Markets - Fixed Income, Currencies, Commodities, Equities.

Manage Financial Risks.

Markets - Fixed Income, Currencies, Commodities, Equities. Manage Financial Risks.
Identify Risk

Every business is exposed to financial risks on various fronts depending on the nature of the underlying business and the business borrowing. At Citi, we follow a strategic approach to manage your financial risks. The first step is identifying all risks that can impact your revenues and profitability.

Interest rate risk: If your business has debt on its balance sheet, fluctuations in interest rates can impact profitability.

Foreign exchange risk: If your business has overseas trade operations, you are likely to be exposed to foreign exchange risk arising from currency volatility.

Commodity risk: Fluctuations in commodity prices can impact the cost of your raw materials.

Once all exposures that have a direct and indirect impact on the earnings are identified, we will perform an impact analysis to prioritize key exposures.

Quantify Risk

Quantifying the risk exposure using the relevant metric is the first, key step towards establishing a risk management framework.

In addition to the traditional measure VaR (Value at Risk), to quantify your firm's exposures to the changes in market factors under normal conditions, Citi also employs sophisticated tools such as CFaR (Cash Flow at Risk), and EaR (Earning at Risk) to factor in long-term cash flows. The final impact of risks on the company is examined from a holistic perspective, accounting for individual exposures, volatilities and cross-correlations.

To make sure that you stay in control even in unforeseen events, we conduct comprehensive stress testing and scenario analysis.

Set Risk Strategy

Quantifying risk provides the base from which a risk strategy can be drawn up. Citi partners with you to help define your risk management strategy. We will give you all key inputs including:

  • Earning performance of the company on expected and worst case scenarios given market movements
  • Scenario analysis: considering possible future market conditions
  • Cost-benefit analysis: hedging has to be cost-efficient

You could adopt one of the following strategies:

  • Keep naked positions on exposures
  • Hedge all your exposures all the time
  • Strike a balance between hedging specific exposure and leaving some unhedged.
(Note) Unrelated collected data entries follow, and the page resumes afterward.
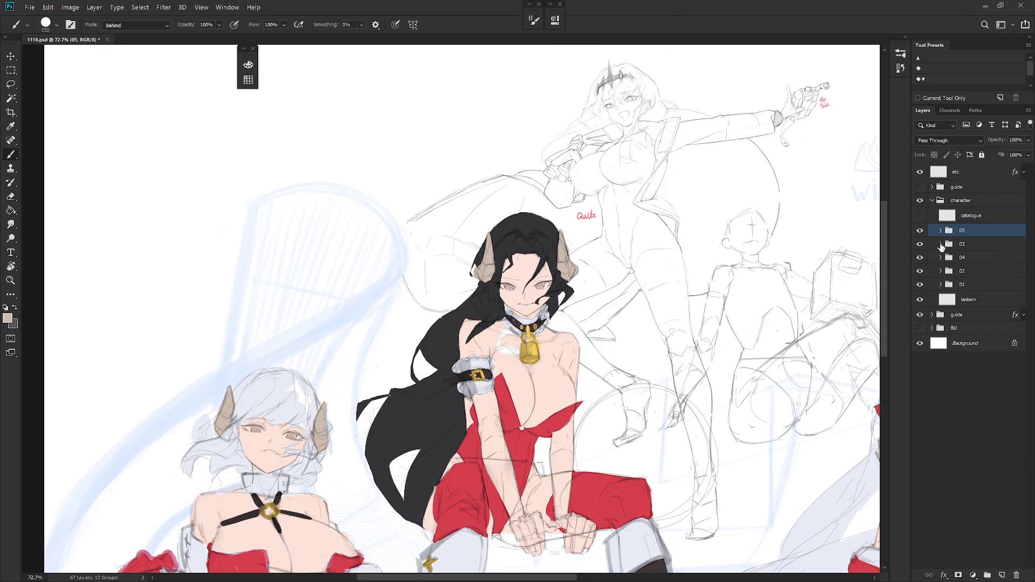
pyautogui.click(941, 245)
pyautogui.click(941, 244)
pyautogui.click(941, 257)
pyautogui.click(955, 273)
pyautogui.scroll(5, 511, 290)
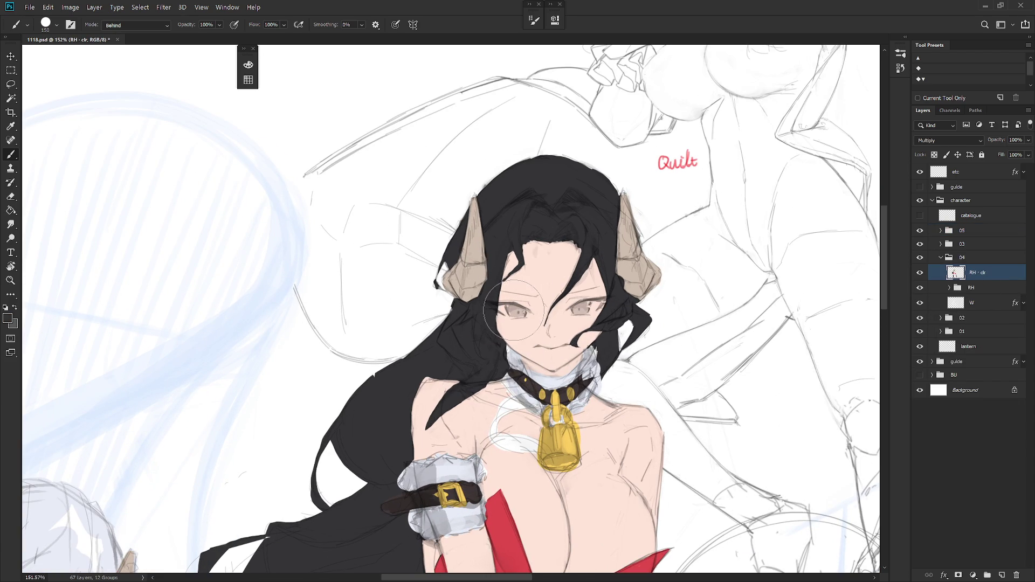
pyautogui.keyDown('shift'); pyautogui.rightClick(518, 230); pyautogui.keyUp('shift')
pyautogui.click(535, 243)
# Lasso the middle girl's left eye and fill it with a blue-purple picked in the Color panel
pyautogui.press('l')
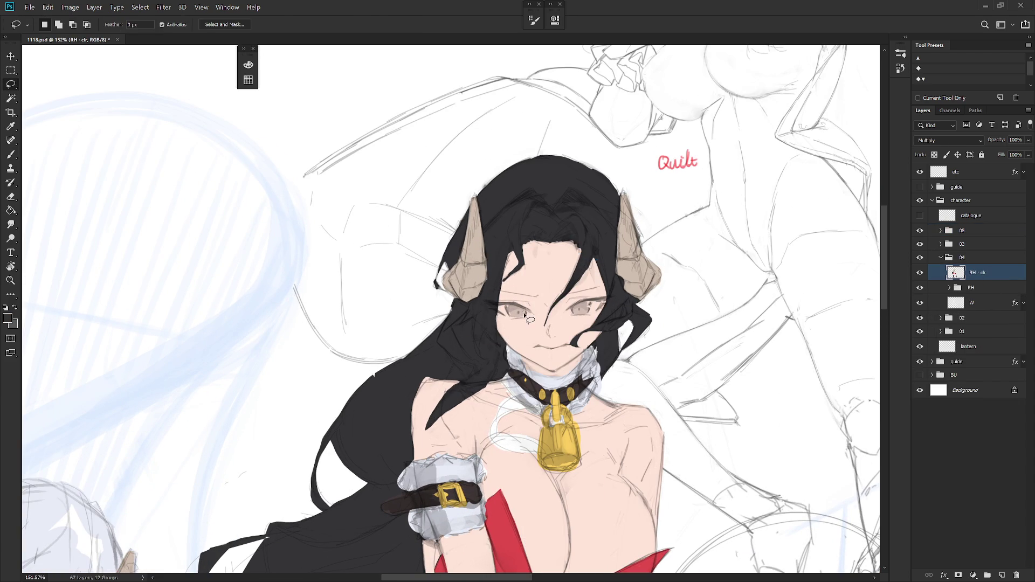
pyautogui.moveTo(524, 311)
pyautogui.mouseDown()
pyautogui.moveTo(514, 302)
pyautogui.moveTo(511, 318)
pyautogui.mouseUp()
pyautogui.press('alt+BackSpace')
pyautogui.press('ctrl+d')
pyautogui.press('ctrl+z')
pyautogui.press('ctrl+z')
pyautogui.press('F6')
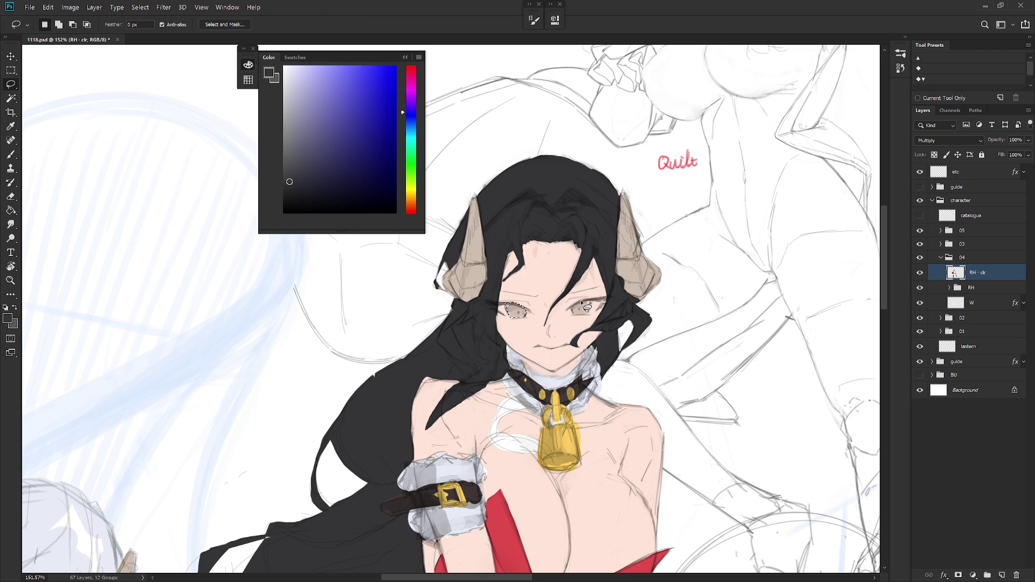
pyautogui.click(307, 180)
pyautogui.click(315, 171)
pyautogui.click(321, 145)
pyautogui.press('alt+BackSpace')
pyautogui.press('ctrl+d')
# Lasso and fill the right eye dark blue, then Magic Wand-select the black hair
pyautogui.moveTo(575, 317)
pyautogui.mouseDown()
pyautogui.moveTo(597, 302)
pyautogui.moveTo(574, 313)
pyautogui.mouseUp()
pyautogui.press('alt+BackSpace')
pyautogui.press('ctrl+d')
pyautogui.press('w')
pyautogui.click(617, 300)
The final decision is solely yours. We strongly advocate that you deliberate on the pros and cons of each approach and adopt a strategy that suits you best.


Citi is a dominant market player in fixed income, currencies, commodities and derivatives. Our experienced sales professionals endeavor to understand the dynamics of your industry. Our specialist structuring team can belt out a full range of solutions to best meet your needs. We make it a point to exploit natural hedges and partial hedges in your exposures so that hedging is cost-effective.

Leverage our unmatched structuring capabilities to devise innovative products to help you manage your exposures in line with your financial objectives.


Ours is a true relationship based approach. Once the hedging solution is implemented, we do periodic reviews to keep your hedge effective at all times, we can assist you with dynamic hedging by periodically rebalancing positions.